Il Maresciallo Piłsudski e i soldati polacchi, però, non si diedero per vinti. Nei giorni antecedenti alla battaglia, un efficace programma agrario aveva contrastato la propaganda rossa, col risultato che migliaia di contadini e studenti universitari si arruolarono volontari, addestrandosi in breve tempo. Negli stessi giorni, i crittografi decifrarono i segnali radio sovietici e crearono interferenze fatali per il nemico. Riuscirono, addirittura, a disturbare gli ordini di Tuchačevskij con versetti della Genesi in codice Morse. Il 12 agosto la Battaglia di Varsavia ebbe inizio. I soldati di Tuchačevskij tentarono di creare una testa di ponte nel quartiere Praga, sulla sponda orientale della Vistola, ma furono respinti da un reggimento di ulani della Quinta Armata del generale Władysław Sikorski. Budënnyj, disobbedendo agli ordini di Mosca su suggerimento del compagno Iosif Džugašvili “Stalin”, marciò su Leopoli con sogni di gloria. Il suo tentativo di catturare la città galiziana fallì miseramente. Il 16 agosto a Varsavia Piłsudski diede l’ordine ai ventimila uomini della cavalleria polacca di attaccare, supportati da Sikorski nei pressi di Modlin, e dall’Armata Blu del generale Józef Haller nelle zone settentrionali della capitale.

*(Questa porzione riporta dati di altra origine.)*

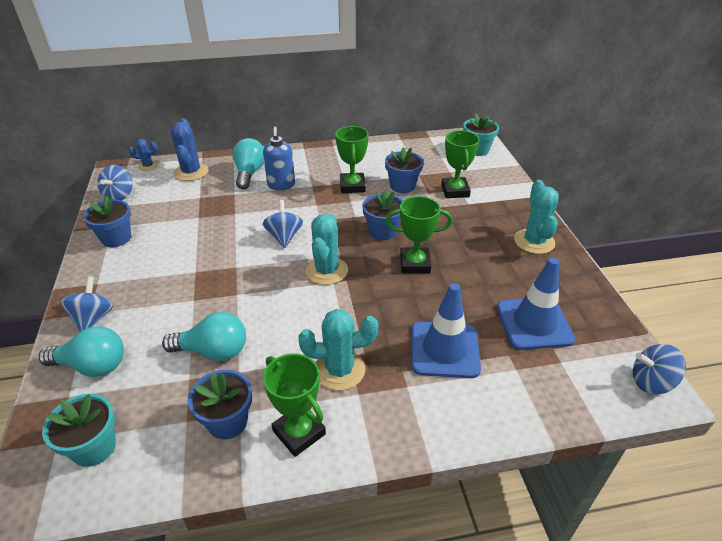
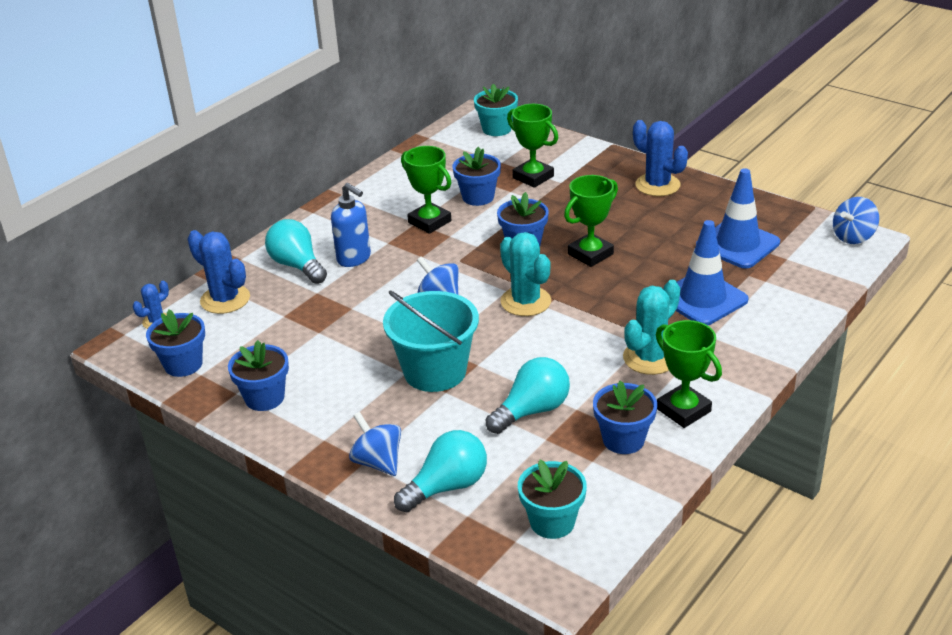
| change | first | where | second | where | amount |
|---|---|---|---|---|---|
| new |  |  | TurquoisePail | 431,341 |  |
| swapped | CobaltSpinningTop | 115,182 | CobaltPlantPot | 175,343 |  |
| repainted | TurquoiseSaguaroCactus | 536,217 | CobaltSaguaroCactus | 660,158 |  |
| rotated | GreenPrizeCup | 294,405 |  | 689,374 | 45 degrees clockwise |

Anche alcuni volontari della Repubblica dell’Ucraina occidentale antibolscevica assistettero i polacchi. Tuchačevskij fu costretto a retrocedere di quasi duecentocinquanta chilometri, fino al fiume Bug che oggigiorno segna il confine tra la Polonia e la Bielorussia. In totale più di centomila furono i morti, i feriti e i prigionieri. Lenin la definì “l’enorme sconfitta”, e i suoi piani geopolitici su scala europea si frantumarono. La pace fu firmata a Riga nell’ottobre dello stesso anno, e i polacchi riguadagnarono i territori occidentali delle attuali Ucraina e della Bielorussia. Il confine polacco-sovietico rimase lo stesso fino all’inizio della Seconda Guerra Mondiale.